Ghar Gumba: Ghar Gumba is a beautiful site. The monastery has a group of red-bricked chortens linked with prayer flags. Ghar Gumba has admirable views and is surrounded by local Himalayan flora. With a Mani stone wall construction, Ghar Gumba and its nearby settlement is a serene destination. The open vastness of the acreage surrounding the Gumba makes travelers feel like they have walked into a strange likelihood of isolation.
Ancient Mysterious Caves: Both manufactured and naturally carved caves are found in Mustang. It is estimated that there are nearly ten thousand caves throughout Mustang. Research of these mysterious caves began only recently in 2007. These caves have either been dug into the Cliffside or have been tunneled from above.
These thousand years old caves are shrouded in mystery regarding who built them and why they were built. Hidden within the Himalayas 155ft from the ground, these man-made caves are one of the world’s greatest archaeological mysteries. Thousands of these holes are carved into the fragile cliffs in a gorge so large, and it dwarfs the Grand Canyon.
Visiting Mustang in the Mummer
The months of May to September give way to the summer season. These months might not be ideal for trekking at other various destinations in Nepal because of the weather, but the case is exactly the opposite for Mustang. With favorable weather conditions, trekking in Mustang in the summer provides an utterly beautiful trekking experience. The atmosphere is clear and majestic views of the mountains can be seen along the trekking trails. In summer, the people of Mustang engage in agricultural activities, and the farmlands in Mustang grow into verdant foliages.
The landscape of Mustang during the summer resembles a wet painting- with arid and barren lands dotted with brown foliages and a Himalayan tapestry in the foreground under a blue sky. That is why trekking in Mustang in the summer is highly recommended.
Valuable Tips for visiting Mustang
- Usually, entry to Mustang is done from Kagbeni. That is why Kagbeni is also called the main gate to Upper Mustang. Kagbeni used to be a check post for traders in Nepal. There is a checkpoint at Kagbeni that controls groups departing for Muktinath and Mustang. Trekkers are required to show their permits here for further entry.
- Special permits are needed to visit Mustang.
- The Department of Immigration, located in Kathmandu, permits foreigners who intend to trek in Mustang. Permits, however, are issued only to groups. Individual trekkers aren’t issued permits.

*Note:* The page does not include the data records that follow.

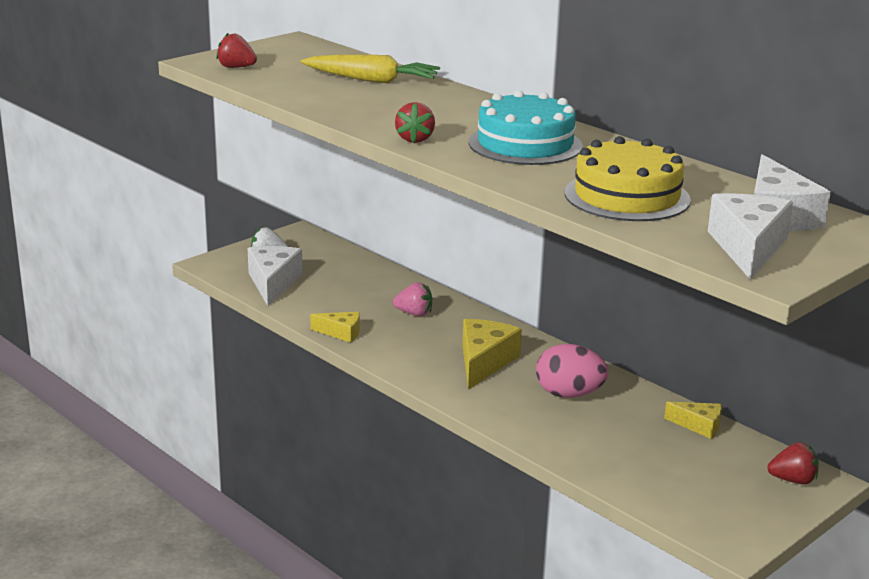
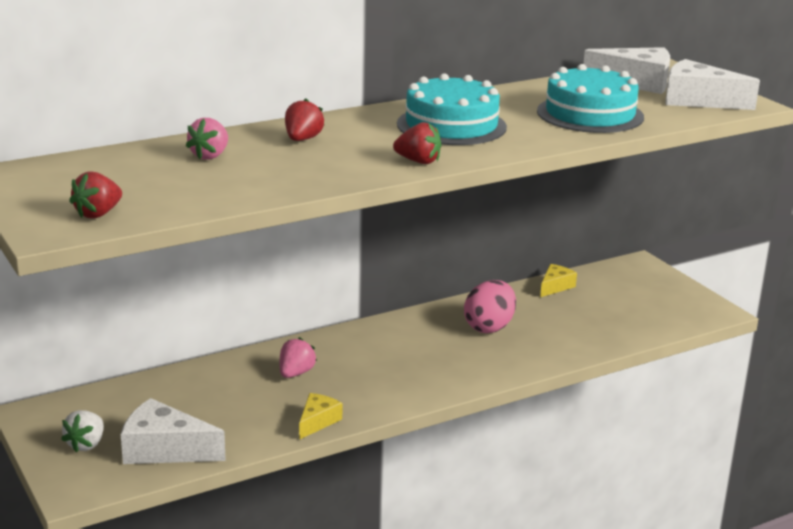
camera: 75 degrees left, 0 degrees up
yellow carrot [301,55,440,83] -> pink strawberry [186,118,228,160]
yellow cheese [462,319,522,390] -> none
yellow cake [565,136,691,221] -> turquoise cake [537,64,644,133]
red strawberry [767,442,818,484] -> red strawberry moved to [285,98,324,141]

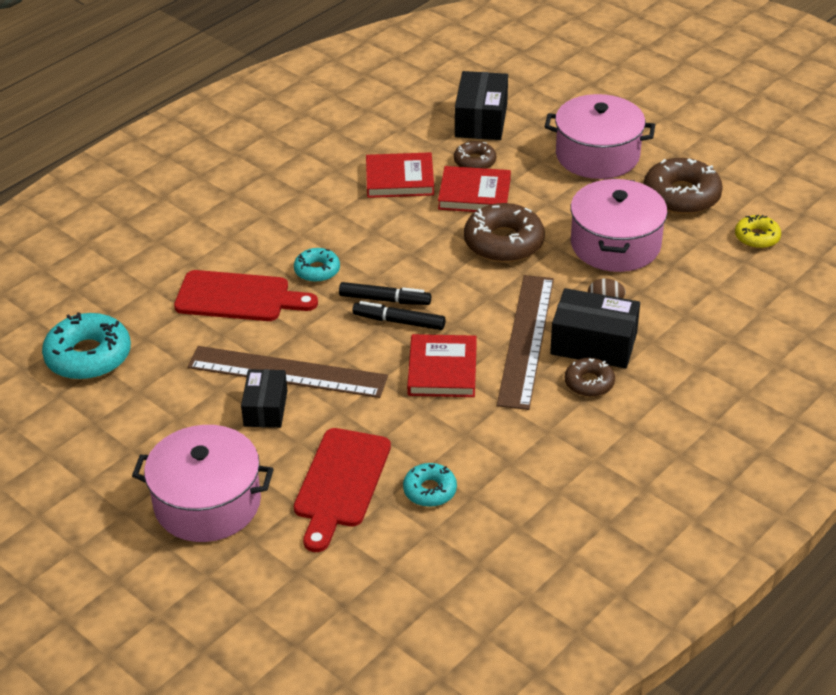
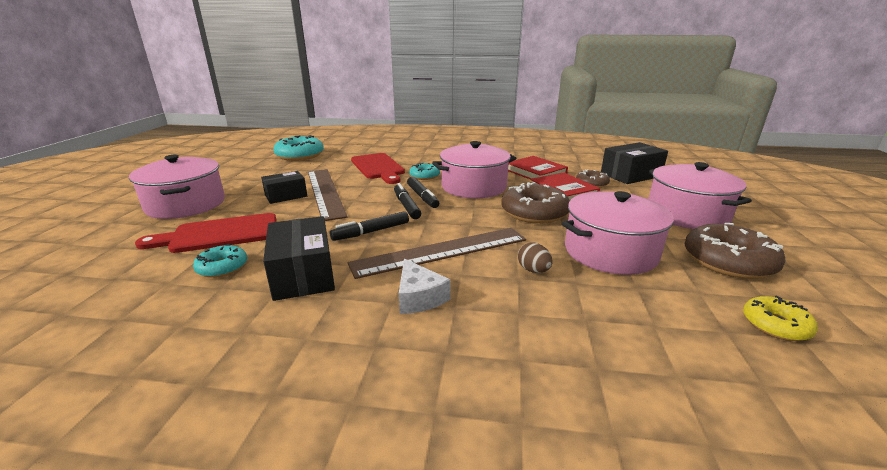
camera: 55 degrees right, 15 degrees down
red book [407,334,477,397] -> black marker [330,211,409,241]
black box [550,288,640,369] -> black box moved to [263,216,335,301]
brown donut [565,358,615,397] -> white cheese [399,259,451,314]
none -> pink pot [432,141,516,198]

- For the first ten days, USD 500 per person is charged for the permits. After 10 days, USD 50 per day per person is charged.
- To get a trekking permit, an application form with other relevant documents should be submitted to the Department of Immigration through any registered trekking agency of Nepal.
- The Annapurna Conservation Entry Permit Fee amounts to NRP 2000 or equivalent USD.
- Trekking permits do not extend past Visa Expiry Dates.
- Trekking permits aren’t available in Jomsom.
- Trekkers and visitors are subjected to pay individual monastery entry permits in Upper Mustang.
With the reasons above and highlights of the Mustang region, trekking in Mustang has many more reasons to grant a visit. With views of mountain peaks on the trekking trails, traditional ethnic villages, and beautiful land terrain, trekking in Mustang is a perfect way to spend a summer vacation time in Nepal. Trekking in Mustang presents a vastly different trekking experience and should not be missed.